Heavy metals are highly toxic elements that contaminate the global food supply and affect human and wildlife health. Purification technologies are often too expensive or not practically applicable for large-scale implementation, especially in impoverished nations where heavy metal contamination is widespread. Lactobacillus rhamnosus GR-1 (LGR-1) was shown in previous work to reduce heavy metal bioaccumulation in a Tanzanian cohort of women and children through indeterminant mechanisms. Here, it was hypothesized that LGR-1 could sequester the heavy metals lead (Pb) and cadmium (Cd), thereby reducing their absorption across intestinal epithelium. LGR-1 and other lactobacilli significantly reduced the amount of Pb and Cd in solution at all concentrations tested (0.5 mg/L - 50 mg/L) and exhibited sustained binding profiles over a 48-hour period.

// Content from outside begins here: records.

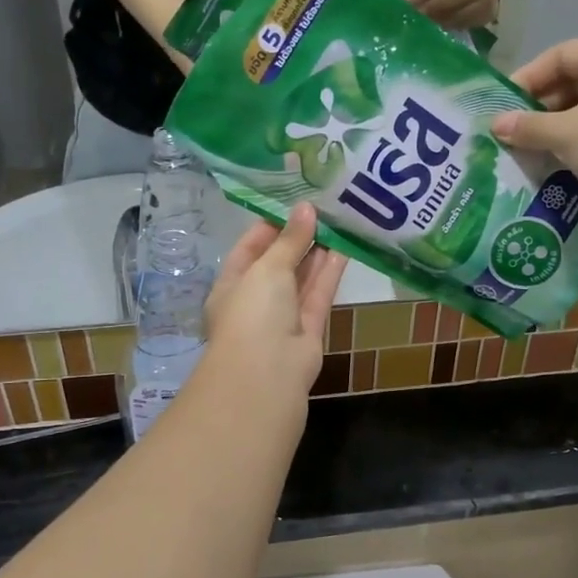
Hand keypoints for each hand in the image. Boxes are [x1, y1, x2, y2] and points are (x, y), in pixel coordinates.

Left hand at [204, 205, 347, 397]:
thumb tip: (306, 208)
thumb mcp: (267, 268)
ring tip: (338, 221)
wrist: (267, 374)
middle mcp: (256, 300)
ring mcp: (283, 316)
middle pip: (279, 263)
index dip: (271, 225)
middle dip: (298, 237)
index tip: (294, 202)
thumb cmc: (253, 313)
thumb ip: (290, 240)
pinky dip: (330, 273)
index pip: (249, 248)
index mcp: (232, 284)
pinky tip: (346, 247)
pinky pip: (319, 295)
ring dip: (318, 253)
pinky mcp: (309, 329)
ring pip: (302, 279)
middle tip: (323, 207)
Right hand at [491, 38, 577, 200]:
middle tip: (513, 129)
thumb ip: (528, 126)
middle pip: (573, 81)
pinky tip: (552, 160)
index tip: (505, 103)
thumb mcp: (567, 133)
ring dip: (553, 126)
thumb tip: (495, 124)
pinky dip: (572, 141)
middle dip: (540, 105)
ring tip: (527, 148)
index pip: (563, 54)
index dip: (530, 75)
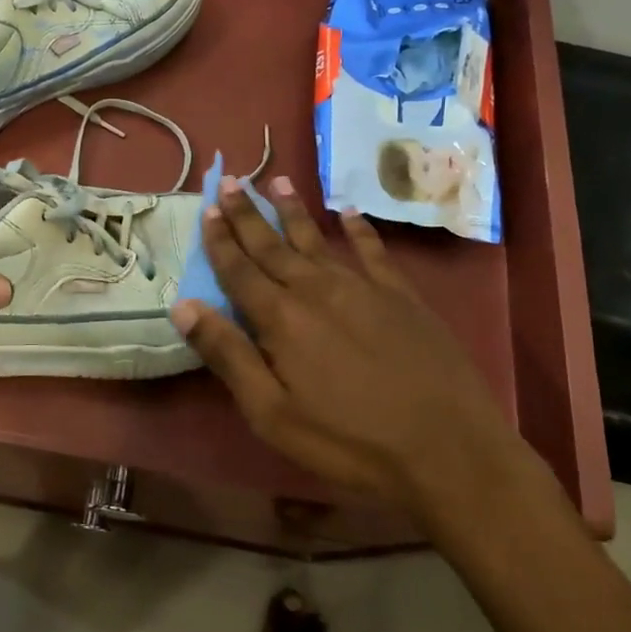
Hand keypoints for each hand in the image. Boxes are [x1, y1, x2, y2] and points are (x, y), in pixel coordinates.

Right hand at [171, 177, 539, 520]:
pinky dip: (358, 229)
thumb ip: (228, 355)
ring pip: (317, 238)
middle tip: (231, 181)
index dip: (220, 240)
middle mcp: (317, 289)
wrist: (447, 449)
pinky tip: (349, 212)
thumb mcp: (272, 413)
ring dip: (293, 210)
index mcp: (281, 318)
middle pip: (273, 245)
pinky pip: (373, 250)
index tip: (206, 209)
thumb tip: (183, 305)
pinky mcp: (401, 295)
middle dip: (247, 214)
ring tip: (277, 181)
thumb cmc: (349, 441)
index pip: (239, 269)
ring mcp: (363, 287)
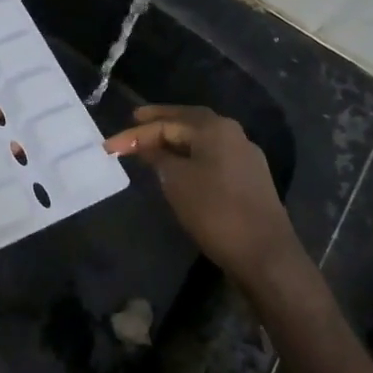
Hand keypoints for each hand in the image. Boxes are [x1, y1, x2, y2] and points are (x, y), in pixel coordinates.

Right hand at [105, 105, 302, 282]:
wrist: (264, 253)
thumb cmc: (214, 211)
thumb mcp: (176, 181)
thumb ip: (158, 157)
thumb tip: (148, 146)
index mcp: (214, 128)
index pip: (166, 124)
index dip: (135, 135)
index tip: (108, 147)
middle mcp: (232, 133)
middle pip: (188, 121)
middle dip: (160, 121)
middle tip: (134, 120)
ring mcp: (244, 155)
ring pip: (202, 138)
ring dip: (176, 138)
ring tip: (151, 142)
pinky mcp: (249, 176)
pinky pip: (212, 155)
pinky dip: (191, 153)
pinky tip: (179, 163)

Relative binding efficiency of LGR-1 decreased as Pb concentration increased, with an absolute minimum binding threshold apparent at concentrations of 2 mg/L and above. Electron microscopy revealed that Pb formed irregular cell-surface clusters on LGR-1, while Cd appeared to form intracellular polymeric clusters. Additionally, LGR-1 was able to significantly reduce apical-to-basolateral translocation of Pb and Cd in a Caco-2 model of the intestinal epithelium. These findings demonstrate the absorbent properties of LGR-1 can immobilize Pb and Cd, effectively reducing their translocation across the intestinal epithelium in vitro. Oral administration of heavy metal-binding Lactobacillus spp. (many of which are known human symbionts and strains of established probiotics) may offer a simple and effective means to reduce the amount of heavy metals absorbed from foods in contaminated regions of the world.